The days of backpacking guides written by Harvard students that direct you to a “hostel” that turns out to be a hovel may be numbered.

If a project by Jenny McCarthy and Slava Sakhnenko, two computer science grads now part of a start-up, Planeteye, pans out, that is.

The service Planeteye plans to offer adds “geo-tags” to photographs or movie files, and will allow users to search for media based on where in the world they were taken. Users upload images on to Planeteye’s servers and geo-tag them or any existing online photos. Visitors can then enter a location or landmark, and see far-off places through a previous traveller’s photo lens.

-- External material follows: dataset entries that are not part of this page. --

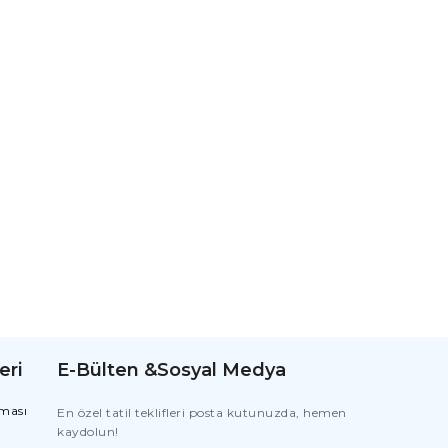
eri
E-Bülten &Sosyal Medya
nması
En özel tatil teklifleri posta kutunuzda, hemen
kaydolun!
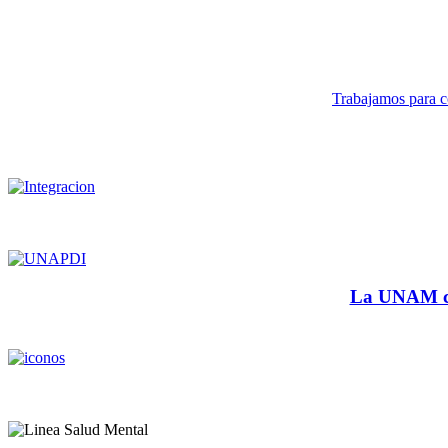
Trabajamos para co
La UNAM cu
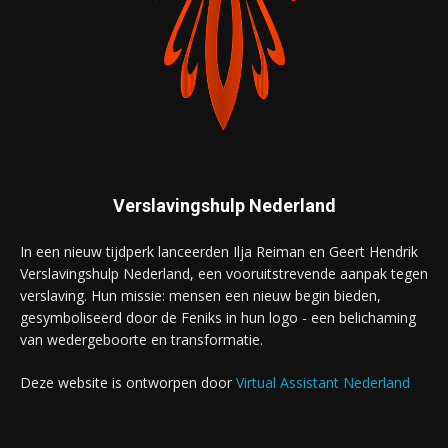
Verslavingshulp Nederland
In een nieuw tijdperk lanceerden Ilja Reiman en Geert Hendrik
Verslavingshulp Nederland, een vooruitstrevende aanpak tegen
verslaving. Hun missie: mensen een nieuw begin bieden,
gesymboliseerd door de Feniks in hun logo - een belichaming
van wedergeboorte en transformatie.
Deze website is ontworpen door
Virtual Assistant Nederland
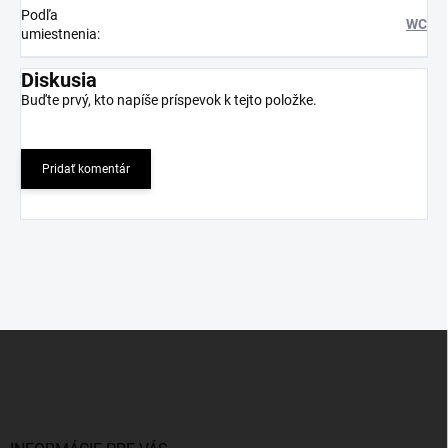
Podľa
WC
umiestnenia
:
Diskusia
Buďte prvý, kto napíše príspevok k tejto položke.
Pridať komentár
Z
á
p
ä
t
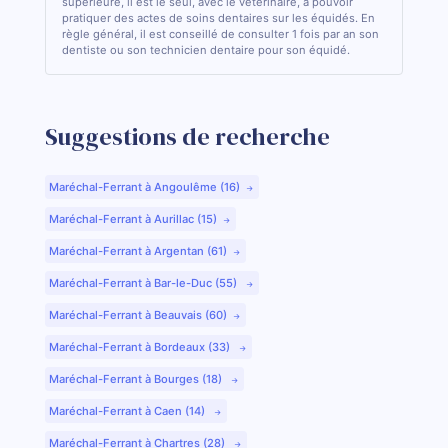
supérieure, il est le seul, avec le vétérinaire, à pouvoir
pratiquer des actes de soins dentaires sur les équidés. En
règle général, il est conseillé de consulter 1 fois par an son
dentiste ou son technicien dentaire pour son équidé.
Suggestions de recherche
Maréchal-Ferrant à Angoulême (16)
Maréchal-Ferrant à Aurillac (15)
Maréchal-Ferrant à Argentan (61)
Maréchal-Ferrant à Bar-le-Duc (55)
Maréchal-Ferrant à Beauvais (60)
Maréchal-Ferrant à Bordeaux (33)
Maréchal-Ferrant à Bourges (18)
Maréchal-Ferrant à Caen (14)
Maréchal-Ferrant à Chartres (28)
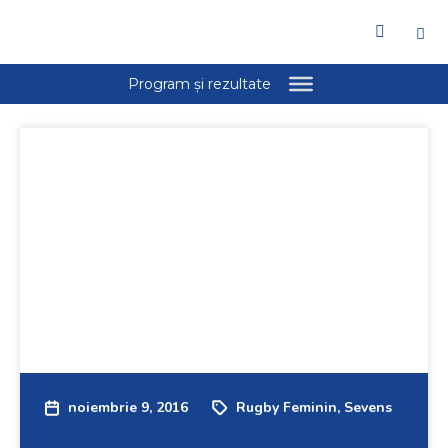
noiembrie 9, 2016
Rugby Feminin
,
Sevens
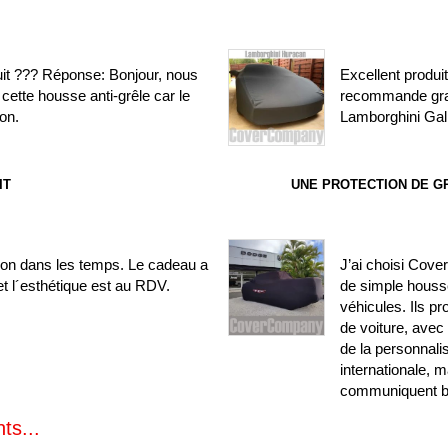
uit ??? Réponse: Bonjour, nous
Excellent produit
cette housse anti-grêle car le
recommande gra
on.
Lamborghini Gal
IT
UNE PROTECTION DE G
ison dans les temps. Le cadeau a
J’ai choisi Cove
t l´esthétique est au RDV.
de simple houss
véhicules. Ils 
de voiture, avec
de la personnali
internationale, m
communiquent bi
ts...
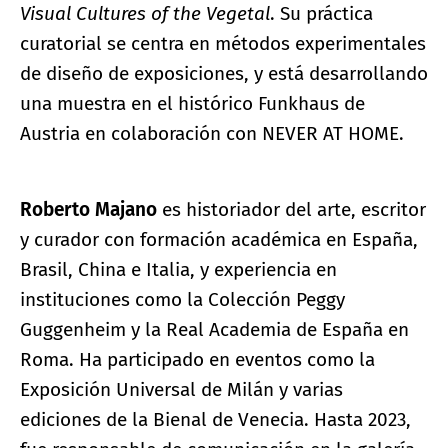
Visual Cultures of the Vegetal
. Su práctica
curatorial se centra en métodos experimentales
de diseño de exposiciones, y está desarrollando
una muestra en el histórico Funkhaus de
Austria en colaboración con NEVER AT HOME.
Roberto Majano
es historiador del arte, escritor
y curador con formación académica en España,
Brasil, China e Italia, y experiencia en
instituciones como la Colección Peggy
Guggenheim y la Real Academia de España en
Roma. Ha participado en eventos como la
Exposición Universal de Milán y varias
ediciones de la Bienal de Venecia. Hasta 2023,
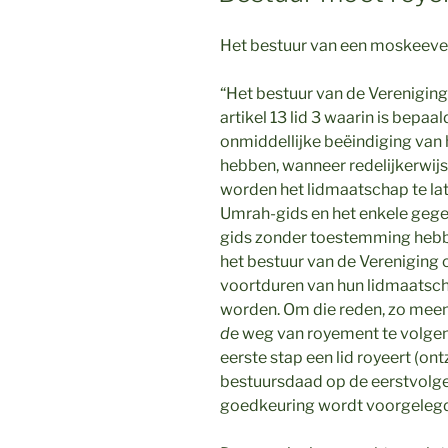
Het bestuur van een moskeever
“Het bestuur van de Vereniging
artikel 13 lid 3 waarin is bepaa
onmiddellijke beëindiging van
hebben, wanneer redelijkerwijs
worden het lidmaatschap te lat
Umrah-gids en het enkele gegev
gids zonder toestemming hebben
het bestuur van de Vereniging 
voortduren van hun lidmaatsch
worden. Om die reden, zo meent
d
e weg van royement te volgen (
eerste stap een lid royeert (ont
bestuursdaad op de eerstvolg
goedkeuring wordt voorgelegd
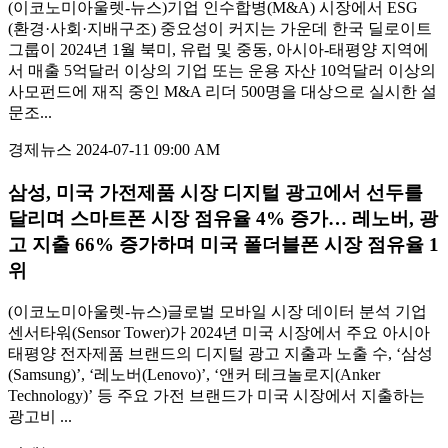
(이코노미아울렛-뉴스)기업 인수합병(M&A) 시장에서 ESG
(환경·사회·지배구조) 중요성이 커지는 가운데 한국 딜로이트
그룹이 2024년 1월 북미, 유럽 및 중동, 아시아-태평양 지역에
서 매출 5억달러 이상의 기업 또는 운용 자산 10억달러 이상의
사모펀드에 재직 중인 M&A 리더 500명을 대상으로 실시한 설
문조...
경제뉴스
2024-07-11 09:00 AM
삼성, 미국 가전제품 시장 디지털 광고에서 선두를
달리며 스마트폰 시장 점유율 4% 증가… 레노버, 광
고 지출 66% 증가하며 미국 폴더블폰 시장 점유율 1
위
(이코노미아울렛-뉴스)글로벌 모바일 시장 데이터 분석 기업
센서타워(Sensor Tower)가 2024년 미국 시장에서 주요 아시아
태평양 전자제품 브랜드의 디지털 광고 지출과 노출 수, ‘삼성
(Samsung)’, ‘레노버(Lenovo)’, ‘앤커 테크놀로지(Anker
Technology)’ 등 주요 가전 브랜드가 미국 시장에서 지출하는
광고비 ...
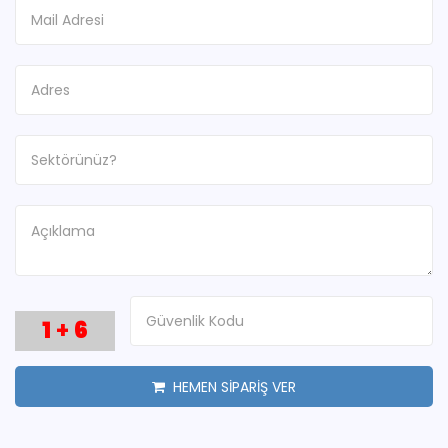
1
+
6
HEMEN SİPARİŞ VER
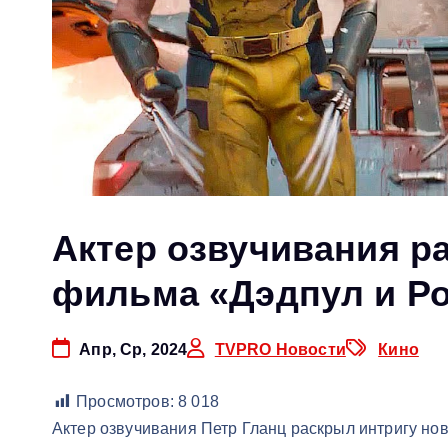
Актер озвучивания р
фильма «Дэдпул и Р
Апр, Ср, 2024
TVPRO Новости
Кино
Просмотров:
8 018
Актер озвучивания Петр Гланц раскрыл интригу н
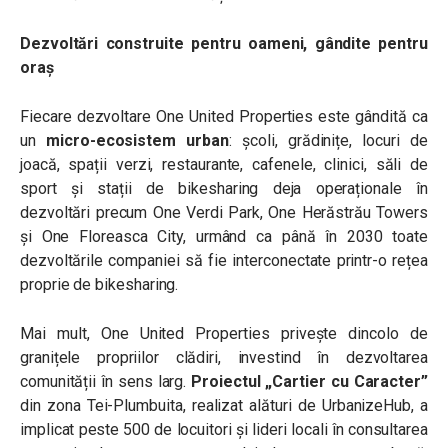
Dezvoltări construite pentru oameni, gândite pentru
oraș
Fiecare dezvoltare One United Properties este gândită ca
un
micro-ecosistem urban
: școli, grădinițe, locuri de
joacă, spații verzi, restaurante, cafenele, clinici, săli de
sport și stații de bikesharing deja operaționale în
dezvoltări precum One Verdi Park, One Herăstrău Towers
și One Floreasca City, urmând ca până în 2030 toate
dezvoltările companiei să fie interconectate printr-o rețea
proprie de bikesharing.
Mai mult, One United Properties privește dincolo de
granițele propriilor clădiri, investind în dezvoltarea
comunității în sens larg.
Proiectul „Cartier cu Caracter”
din zona Tei-Plumbuita, realizat alături de UrbanizeHub, a
implicat peste 500 de locuitori și lideri locali în consultarea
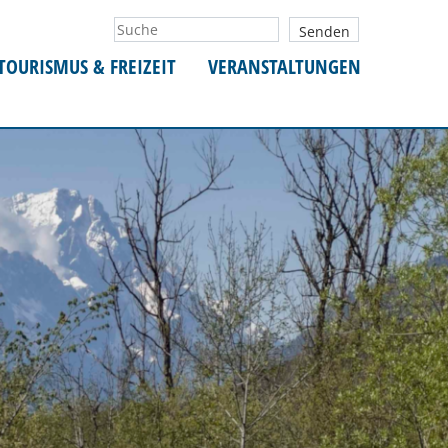
TOURISMUS & FREIZEIT
VERANSTALTUNGEN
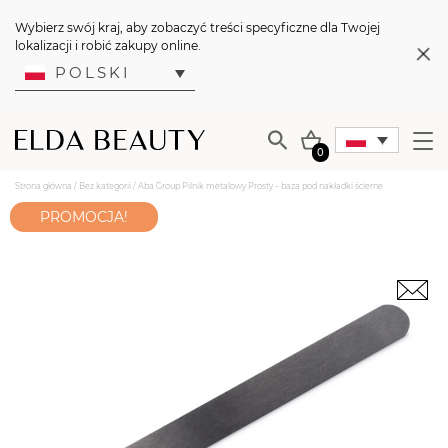
Wybierz swój kraj, aby zobaczyć treści specyficzne dla Twojej
lokalizacji i robić zakupy online.
POLSKI
0
Strona główna
/
Bez kategorii
/ Aba Group Pilnik metalowy Prosty – baza pod nakładki ścierne
PROMOCJA!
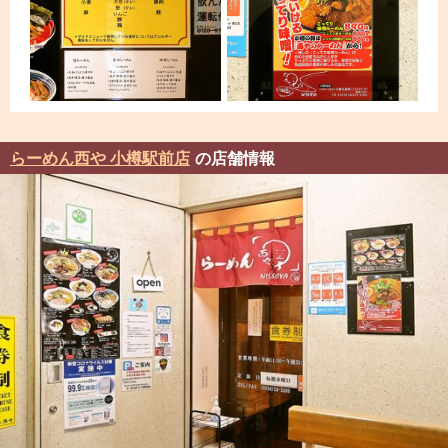
らーめん西や 小樽駅前店
の店舗情報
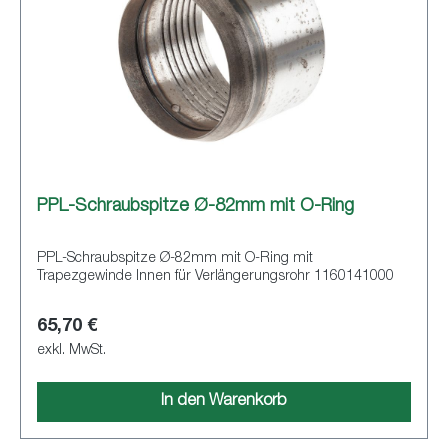
PPL-Schraubspitze Ø-82mm mit O-Ring
PPL-Schraubspitze Ø-82mm mit O-Ring mit
Trapezgewinde Innen für Verlängerungsrohr 1160141000
65,70 €
exkl. MwSt.
In den Warenkorb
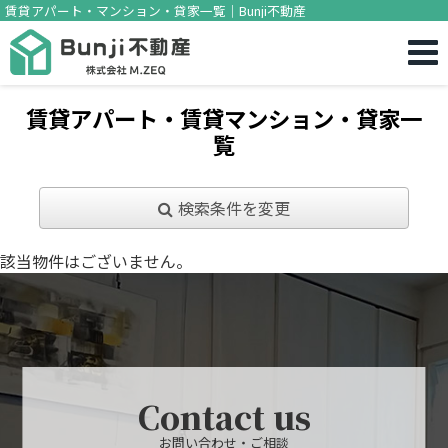
賃貸アパート・マンション・貸家一覧｜Bunji不動産
賃貸アパート・賃貸マンション・貸家一
覧
検索条件を変更
該当物件はございません。
Contact us
お問い合わせ・ご相談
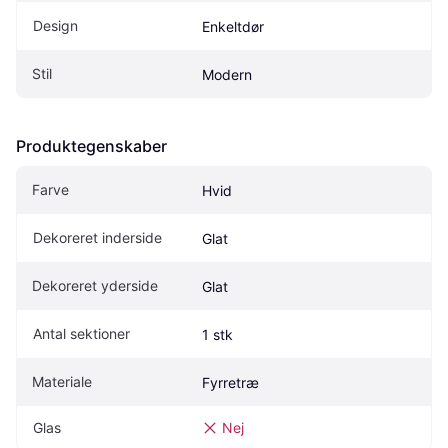
Design
Enkeltdør
Stil
Modern
Produktegenskaber
Farve
Hvid
Dekoreret inderside
Glat
Dekoreret yderside
Glat
Antal sektioner
1 stk
Materiale
Fyrretræ
Glas
Nej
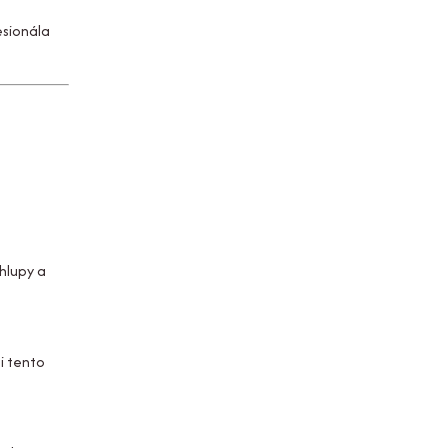
esionála
chlupy a
i tento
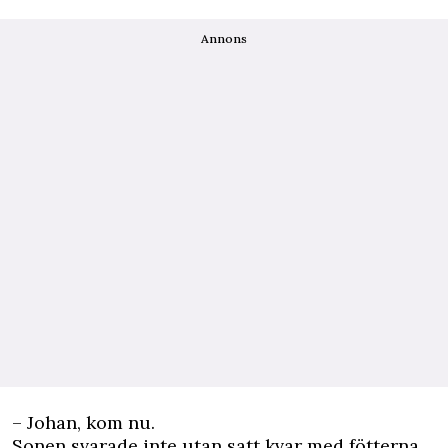
Annons
– Johan, kom nu.
Sonen svarade inte utan satt kvar med fötterna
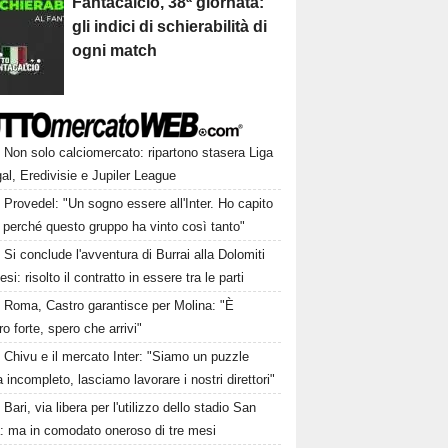
Fantacalcio, 38ª giornata:
gli indici di schierabilità di
ogni match
Non solo calciomercato: ripartono stasera Liga
al, Eredivisie e Jupiler League
Provedel: "Un sogno essere all'Inter. Ho capito
 perché questo gruppo ha vinto così tanto"
Si conclude l'avventura di Burrai alla Dolomiti
esi: risolto il contratto in essere tra le parti
Roma, Castro garantisce per Molina: "È
o forte, spero che arrivi"
Chivu e il mercato Inter: "Siamo un puzzle
 incompleto, lasciamo lavorare i nostri direttori"
Bari, via libera per l'utilizzo dello stadio San
a: ma in comodato oneroso di tre mesi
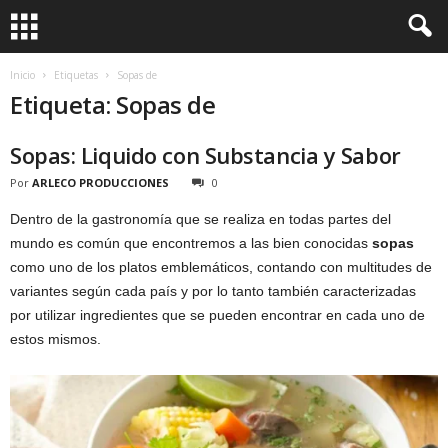
Inicio
Etiquetas
Sopas de
Etiqueta: Sopas de
Sopas: Liquido con Substancia y Sabor
Por
ARLECO PRODUCCIONES
0
Dentro de la gastronomía que se realiza en todas partes del
mundo es común que encontremos a las bien conocidas
sopas
como uno de los platos emblemáticos, contando con multitudes de
variantes según cada país y por lo tanto también caracterizadas
por utilizar ingredientes que se pueden encontrar en cada uno de
estos mismos.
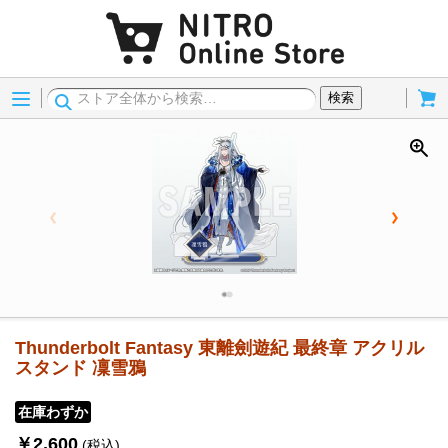
Menu
Cart
検索
Thunderbolt Fantasy 東離劍遊紀 最終章 アクリル
スタンド 凜雪鴉
在庫わずか
￥2,600
(税込)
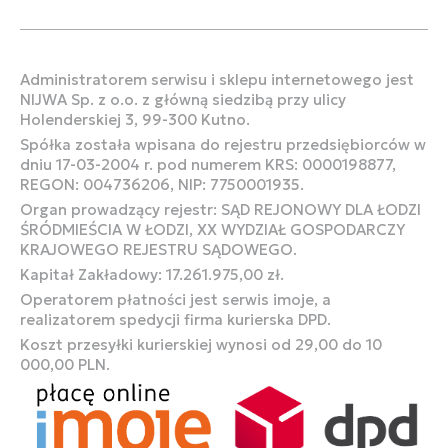
Administratorem serwisu i sklepu internetowego jest
NIJWA Sp. z o.o. z główną siedzibą przy ulicy
Holenderskiej 3, 99-300 Kutno.
Spółka została wpisana do rejestru przedsiębiorców w
dniu 17-03-2004 r. pod numerem KRS: 0000198877,
REGON: 004736206, NIP: 7750001935.
Organ prowadzący rejestr: SĄD REJONOWY DLA ŁODZI
ŚRÓDMIEŚCIA W ŁODZI, XX WYDZIAŁ GOSPODARCZY
KRAJOWEGO REJESTRU SĄDOWEGO.
Kapitał Zakładowy: 17.261.975,00 zł.
Operatorem płatności jest serwis imoje, a
realizatorem spedycji firma kurierska DPD.
Koszt przesyłki kurierskiej wynosi od 29,00 do 10
000,00 PLN.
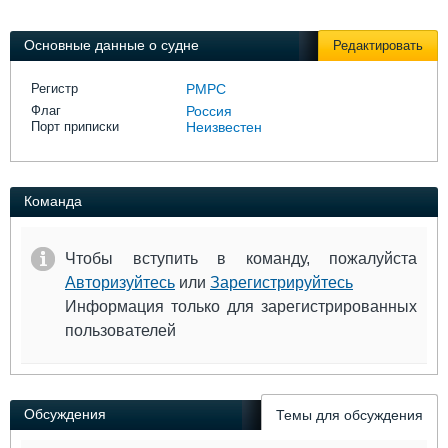
Выставки и семинары
Галерея флота
Личности
Форум
Основные данные о судне
Редактировать
Словарь
Отзывы
Все службы
Регистр
РМРС
Флаг
Россия
Порт приписки
Неизвестен
Команда
Чтобы вступить в команду, пожалуйста
Авторизуйтесь
или
Зарегистрируйтесь
Информация только для зарегистрированных
пользователей
Обсуждения
Темы для обсуждения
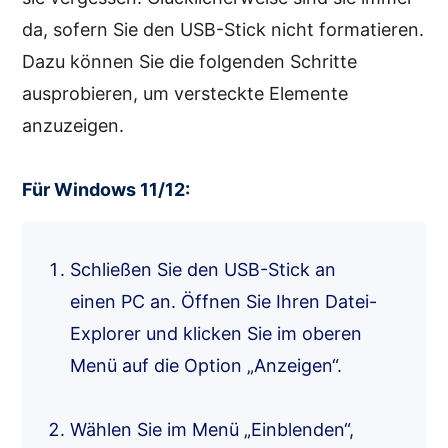
da, sofern Sie den USB-Stick nicht formatieren.
Dazu können Sie die folgenden Schritte
ausprobieren, um versteckte Elemente
anzuzeigen.
Für Windows 11/12:
Schließen Sie den USB-Stick an
einen PC an. Öffnen Sie Ihren Datei-
Explorer und klicken Sie im oberen
Menü auf die Option „Anzeigen“.
Wählen Sie im Menü „Einblenden“,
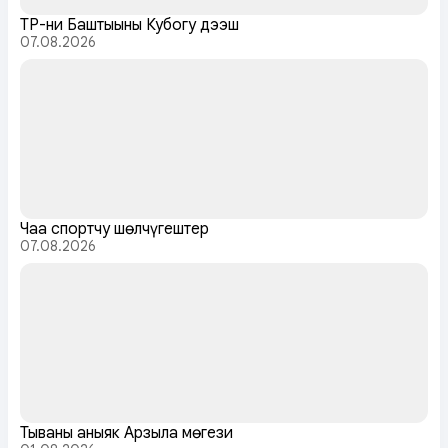
ТР-ниң Баштыңының Кубогу дээш
07.08.2026
Чаа спортчу шөлчүгештер
07.08.2026
Тываның аныяк Арзылаң мөгези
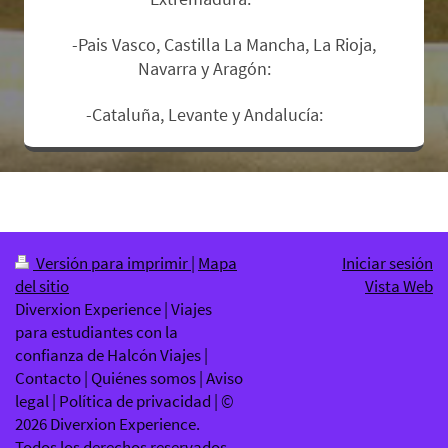
-Pais Vasco, Castilla La Mancha, La Rioja,
Navarra y Aragón:
12€.
-Cataluña, Levante y Andalucía:
17€
.
Versión para imprimir
|
Mapa
Iniciar sesión
del sitio
Vista Web
Diverxion Experience | Viajes
para estudiantes con la
confianza de Halcón Viajes |
Contacto | Quiénes somos | Aviso
legal | Política de privacidad | ©
2026 Diverxion Experience.
Todos los derechos reservados.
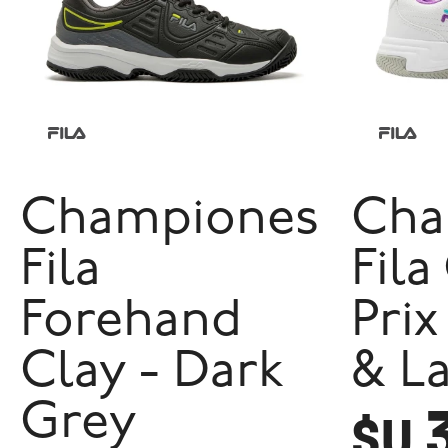
Championes
Cha
Fila
Fila
Forehand
Prix
Clay - Dark
& L
Grey
$U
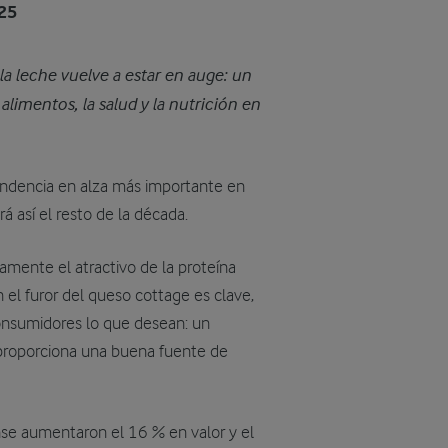
025
la leche vuelve a estar en auge: un
alimentos, la salud y la nutrición en
tendencia en alza más importante en
rá así el resto de la década.
mente el atractivo de la proteína
n el furor del queso cottage es clave,
consumidores lo que desean: un
e proporciona una buena fuente de
se aumentaron el 16 % en valor y el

“By mapping all these locations on a map and linking different media to them, you go past having to read articles that people submitted, and actually see what it would be like to be there,” said Sakhnenko.

Planeteye grew out of a fourth-year project for a computer science course, Business of Software, that McCarthy, Sakhnenko, and three other students presented to faculty and industry types in May 2005.

After the presentation, they were approached by Rick Segal, a venture capitalist with JLA Ventures. Segal asked them to spend the summer as interns to hone their idea, they said.

After more work, including a month-long backpacking mission to Europe to find out what travelers want and need, Planeteye was formed, earlier this year, to bring their idea to market. In May, Planeteye struck a deal with Microsoft, allowing them to use patents previously held by the company. It hopes to have a beta version of its service running by the end of the summer.

Still, the main hurdle will be getting people to assign a location to photos, Sakhnenko admitted. But that may change as mobile phones with GPS units enter the market-as they are beginning to do in Asia, McCarthy pointed out.

Alternately, users would drag a location marker for each photo on to the corresponding position on the map-“internet drag’n drop,” in geek-speak.

To turn a profit, Planeteye could tempt users to click on targeted ads, racking up “live ad revenues,” McCarthy said. The company is eyeing the travel industry.

“Based on location-searching, it would pop up a list of sponsored hotels,” said Sakhnenko. “And since we’re a map-based application [the advertising] can be really relevant.”